Another priceless project where he left his mark is the Neue Nationalgalerie (2009), previously designed by Mies van der Rohe in Berlin. He included saved elements of the World War II damaged building (from old images). Almost 10 years later (2018), he built the James Simon Gallery, between the reconstructed Neues Museum and an arm of the Spree River. The building is a visitor center and art gallery.
“Here Berlin has one of the finest public buildings in Europe, the world’s biggest-ever Humpty Dumpty project.” wrote Michael Kimmelman in the New York Times, describing the undertaking.
In an effort to have his architecture contribute to the civic good, Chipperfield designed his 2006 America’s Cup Building in Valencia (Spain). It was used, not only as a temporary hospitality venue for teams and sponsors but also as a public space, with retail and a deck offering views of the river and the city.
Chipperfield is committed to an architecture of understated but transformative civic presence. Even through private commissions he defines the public realm, always with austerity. He avoids unnecessary moves and steering clear of trends and fashions. His buildings become a relevant message to our contemporary society. Not only he eliminates the superfluous but is also the first step to creating structures able to last, physically and culturally.
In an interview, Chipperfield sounded palpably frustrated about the slow pace of reckoning with sustainability. He expressed pleasure at winning the honor but quickly took the opportunity to bring attention to architecture that is both sustainable and accessible to the masses.
It should be a civil right to have housing, to have a good physical environment. That shouldn’t be a privilege of only rich people. We can’t just leave parts of society behind.
If “uneasy lies the head that wears a crown”, Sir Chipperfield feels somewhat uncomfortable about been awarded architecture’s highest honor.
It’s not because I’m ungrateful. It’s nice to be recognised. But I think that architecture is more important than architects. I believe we are facing two existential crises: social inequality and climate collapse.
Those priorities are partly why the board selected him as laureate. He skilfully choses the tools that are instrumental to the project instead of those that might only celebrate the architect as artist. Such an approach explains how it is that a gifted creator can sometimes almost disappear.
Chipperfield is known for merging elegant, modern spaces with historic buildings. In 2013, he completed a new gallery addition to the St. Louis Art Museum (Missouri, USA). It is a polished concrete-and-glass counterpart to the Beaux-Arts museum designed by Cass Gilbert for the 1904 World’s Fair.
Succeeding Francis Kéré in 2022 and Anne Lacaton alongside Jean-Philippe Vassal in 2021, Chipperfield is now the 52nd winner of the Pritzker Prize, founded in 1979.
It’s not about solar panels and insulating windows, but about making fundamental changes. All of our actions have to be measured, not in terms of economics but in terms of their social and environmental impact.

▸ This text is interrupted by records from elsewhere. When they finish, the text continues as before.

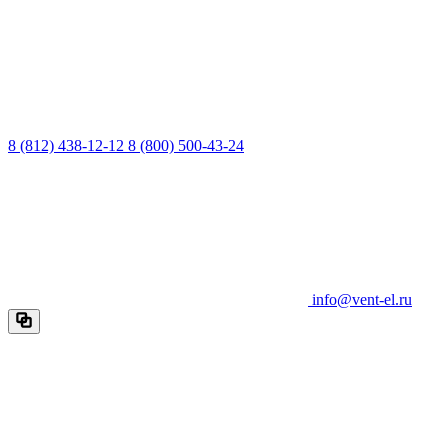
8 (812) 438-12-12
8 (800) 500-43-24
info@vent-el.ru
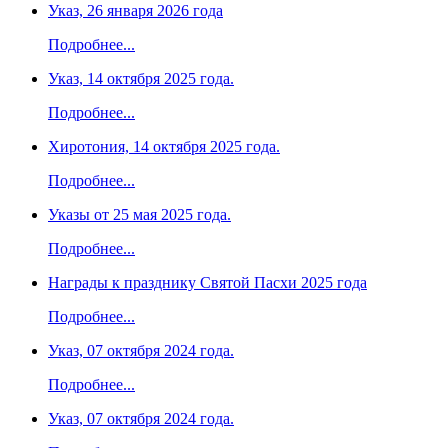
Указ, 26 января 2026 года
Подробнее...
Указ, 14 октября 2025 года.
Подробнее...
Хиротония, 14 октября 2025 года.
Подробнее...
Указы от 25 мая 2025 года.
Подробнее...
Награды к празднику Святой Пасхи 2025 года
Подробнее...
Указ, 07 октября 2024 года.
Подробнее...
Указ, 07 октября 2024 года.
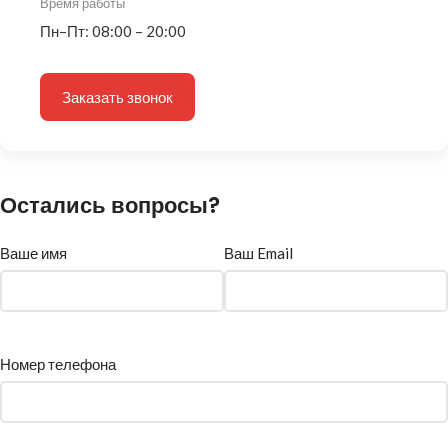
Время работы
Пн–Пт: 08:00 – 20:00
Заказать звонок
Остались вопросы?
Ваше имя
Ваш Email
Номер телефона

As an individual architect, Chipperfield thinks that he can only do so much to further progress, given that he gets hired to fulfil the wishes of a client. But he believes his cohort has an important role to play in helping educate the next generation and in pushing clients toward socially responsible practices.
It is not always our fault if nobody builds social housing. We can’t go out there and build it ourselves. But as a profession we have not contributed at the level at which we should collectively.
It is well deserved that the jury awarded Chipperfield the Pritzker Prize for embracing the pre-existing, designing, restoring and intervening in his constructions. He is a master at creating and reinventing museums in buildings capable of enduring, physically and culturally. With his works, he manages to maintain a brilliant dialogue with time and space.